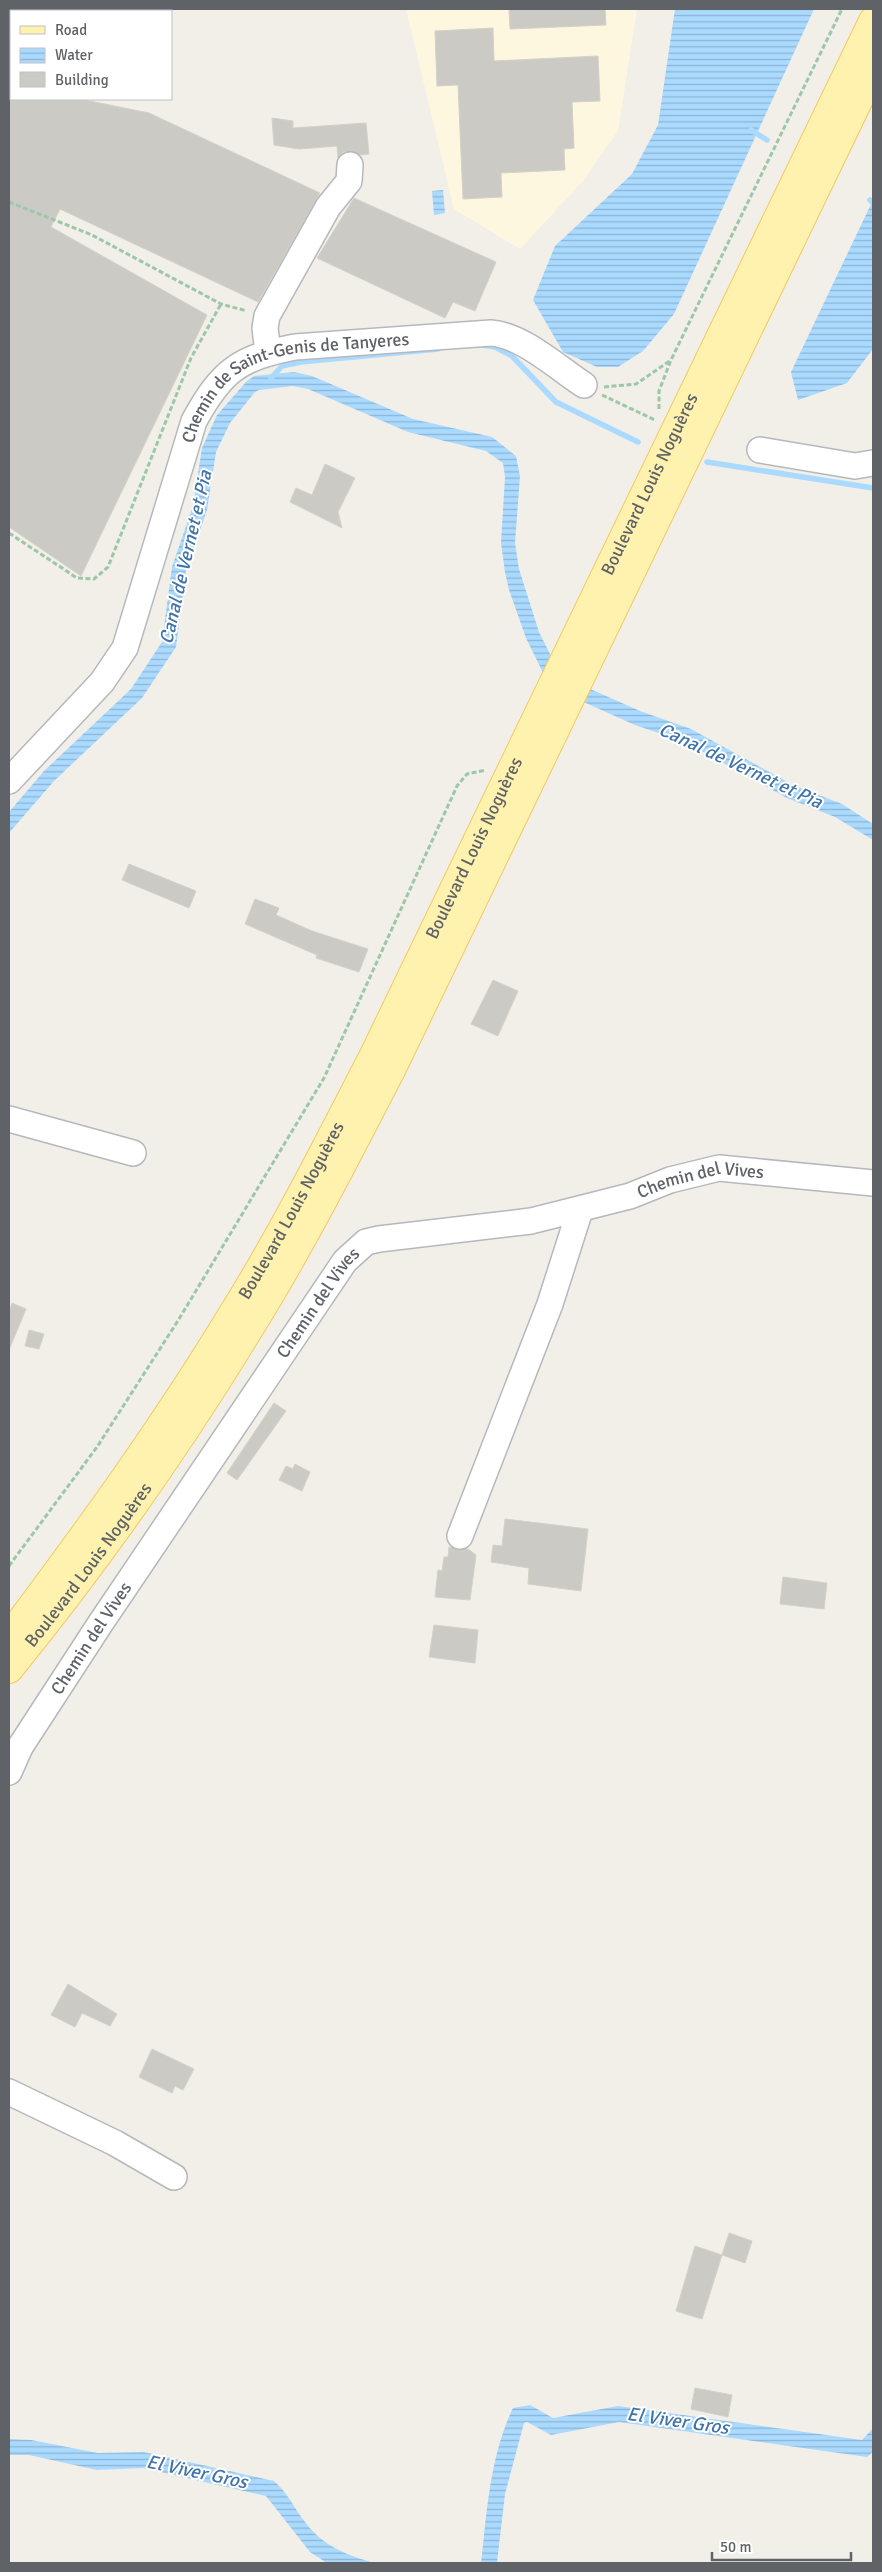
<svg xmlns="http://www.w3.org/2000/svg" width="882" height="2572" viewBox="0 0 882 2572" font-family="Signika,sans-serif">
<style>
.commercial{fill:#fef7e0}
.water{fill:url(#water-rules)}
.lines{fill:none;stroke-linecap:round;stroke-linejoin:round}
.stream{stroke:#aadaff;stroke-width:5.5}
.building{fill:#cccac5;stroke:#d6d1c6}
.minor-casing{stroke:#b5b8bc;stroke-width:28}
.major-casing{stroke:#f2c960;stroke-width:30}
.path{stroke:#9cc7a9;stroke-width:3;stroke-dasharray:5 2.5;stroke-linecap:butt}
.minor{stroke:#fff;stroke-width:25}
.major{stroke:#fff2af;stroke-width:28}
.labels{text-anchor:middle;stroke-width:4;stroke-linejoin:round;paint-order:stroke}
.street-label{font-size:18px;fill:#5f6368;stroke:#fff}
.water-label{font-size:19px;font-style:italic;fill:#4174aa;stroke:#fff}
</style>
<defs>
<pattern id="water-rules" width="6" height="5" patternUnits="userSpaceOnUse" patternTransform="scale(1.25)"><rect width="6" height="5" fill="#aadaff"/><path d="M0 2.5h6" fill="none" stroke="#8eb4d2"/></pattern>
</defs>
<rect width="100%" height="100%" fill="#f1efe8"/>
<path class="commercial" d="M9,9H109L97,11H11V68H9Z
M406,9H637L618,131L582,182L520,249L454,209Z"/>
<path class="water" d="M675,9H814L674,314L643,351L618,367H597L563,352L533,300L555,246L632,174L658,125Z
M443,190L445,213L434,215L432,191Z
M873,200V349L847,383L798,400L791,372Z
M294,372L312,376L413,419L492,437L516,456L520,476L515,543L519,569L539,632L561,676L640,711L691,729L793,785L842,804L873,824V840L835,817L787,798L685,742L635,725L550,687L526,638L509,590L505,572L501,543L505,477L503,463L486,451L408,432L308,389L293,386L259,390L255,392L230,423L216,452L207,510L186,570L176,647L142,698L54,781L9,833V812L44,771L131,689L162,642L172,567L193,506L202,448L217,415L246,382L254,376Z
M530,2405L553,2418L618,2406L862,2440L873,2428V2452L867,2457L619,2422L551,2435L527,2422L524,2423L505,2494L497,2563H481C487,2511 490,2456 513,2408Z
M9,2439L31,2440L98,2453L144,2452L274,2481C288,2493 294,2508 305,2522C322,2546 347,2555 374,2563H327L310,2552L266,2496L143,2468L97,2470L29,2455H9Z"/>
<g class="lines">
<path class="stream" d="M751,130L767,140
M870,200L873,203
M482,345L495,347L512,356L556,402L638,442
M271,378L282,366L301,362L438,349
M707,462L873,488"/>
</g>
<path class="building" d="M509,9H605L606,25L510,29Z
M493,28L494,61L598,56L600,101L572,102L574,148L564,149L565,170L501,173L502,197L463,199L458,85L437,86L435,31Z
M9,99H80L149,113L320,193L258,302L60,209L51,227L207,315L81,576L9,527Z
M272,118L293,121V128L366,123L369,154L360,155L350,151L343,152L338,158L337,146L299,149L274,145Z
M354,198L496,262L475,311L453,302L445,318L317,258Z
M325,464L355,478L338,512L342,528L290,502L296,488L312,495Z
M129,864L196,891L189,908L122,880Z
M255,899L279,908L276,915L312,931L368,949L359,972L316,958L317,955L245,924Z
M493,980L518,991L498,1036L471,1024Z
M12,1303L26,1309L9,1350V1313Z
M29,1330L44,1334L39,1349L25,1346Z
M274,1403L286,1411L237,1480L227,1473Z
M295,1464L310,1472L302,1491L279,1480L286,1466L293,1469Z
M505,1519L588,1529L581,1591L528,1584L529,1568L491,1562L493,1545L502,1546Z
M449,1547L468,1549L476,1555L470,1600L435,1597L438,1570L442,1571L444,1557H448Z
M783,1577L827,1583L824,1609L780,1604Z
M434,1625L478,1630L475,1663L429,1657Z
M68,1984L117,2014L110,2026L82,2013L75,2027L51,2015Z
M152,2049L194,2069L183,2090L175,2086L172,2093L139,2077Z
M729,2233L752,2241L745,2263L722,2255Z
M695,2246L722,2255L702,2319L676,2311Z
M695,2388L732,2395L728,2417L691,2409Z"/>
<g class="lines">
<defs>
<g id="minor">
<path d="M268,353L265,328L267,316L328,207L349,181L350,165"/>
<path d="M760,450L855,466L873,463"/>
<path id="s1" d="M9,781L102,682L125,648L194,421C222,370 239,358 295,347L491,333C522,335 558,368 584,385"/>
<path d="M9,1119L133,1153"/>
<path d="M460,1536L550,1304L580,1210"/>
<path id="s2" d="M20,1747L100,1624L345,1261L366,1242L379,1239L531,1221L630,1196L670,1180L719,1168L873,1183"/>
<path d="M9,1763L20,1747L9,1772"/>
<path d="M9,2092L115,2143L174,2177"/>
</g>
<g id="major">
<path id="s3" d="M9,1637C87,1533 164,1427 232,1315C284,1232 328,1144 373,1057L873,21"/>
<path id="s4" d="M9,1669C97,1561 177,1447 249,1329C302,1244 347,1155 393,1066L873,70"/>
</g>
</defs>
<use href="#minor" class="minor-casing"/>
<use href="#major" class="major-casing"/>
<path class="path" d="M9,202L92,235L221,304L247,311
M604,387L636,384L671,360
M602,395L655,420
M659,409V391L671,360L842,9
M9,533L77,578L94,579L108,567L191,358L221,304
M9,1566L97,1447L179,1319L324,1078L457,786L467,774L486,770"/>
<use href="#minor" class="minor"/>
<use href="#major" class="major"/>
</g>
<g class="labels">
<g class="street-label">
<text dy="6" stroke="none"><textPath href="#s1" startOffset="526">Chemin de Saint-Genis de Tanyeres</textPath></text>
<text dy="6" stroke="none"><textPath href="#s3" startOffset="1322">Boulevard Louis Noguères</textPath></text>
<text dy="6" stroke="none"><textPath href="#s3" startOffset="918">Boulevard Louis Noguères</textPath></text>
<text dy="6" stroke="none"><textPath href="#s2" startOffset="955">Chemin del Vives</textPath></text>
<text dy="6" stroke="none"><textPath href="#s3" startOffset="512">Boulevard Louis Noguères</textPath></text>
<text dy="6" stroke="none"><textPath href="#s2" startOffset="535">Chemin del Vives</textPath></text>
<text dy="6" stroke="none"><textPath href="#s4" startOffset="131">Boulevard Louis Noguères</textPath></text>
<text dy="6" stroke="none"><textPath href="#s2" startOffset="130">Chemin del Vives</textPath></text>
</g>
<g class="water-label">
<text transform="translate(185 557) rotate(-77)" y="7">Canal de Vernet et Pia</text>
<text transform="translate(741 765) rotate(25)" y="7">Canal de Vernet et Pia</text>
<text transform="translate(678 2420) rotate(8)" y="7">El Viver Gros</text>
<text transform="translate(197 2471) rotate(12)" y="7">El Viver Gros</text>
</g>
</g>
<rect width="882" height="2572" fill="none" stroke="#5f6368" stroke-width="20"/>
<rect x="10" y="10" width="162" height="90" fill="#ffffff" stroke="#bfc1c3"/>
<rect x="20" y="26" width="25" height="8" fill="#fff2af" stroke="#bfc1c3"/>
<text x="55" y="35" font-size="15" fill="#5f6368">Road</text>
<rect x="20" y="48" width="25" height="15" fill="url(#water-rules)" stroke="#bfc1c3"/>
<text x="55" y="60" font-size="15" fill="#5f6368">Water</text>
<rect x="20" y="72" width="25" height="15" fill="#cccac5" stroke="#bfc1c3"/>
<text x="55" y="85" font-size="15" fill="#5f6368">Building</text>
<path d="M712 2552v8h139v-8" fill="none" stroke="#5f6368" stroke-width="2.5"/>
<text x="720" y="2552" font-size="15" fill="#5f6368" stroke="#ffffff" stroke-width="4" paint-order="stroke">50 m</text>
</svg>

● **What is expected**
In the entries above, find the lines containing the word "rules" and say how many there are, with no other words.

● **Answer section**
3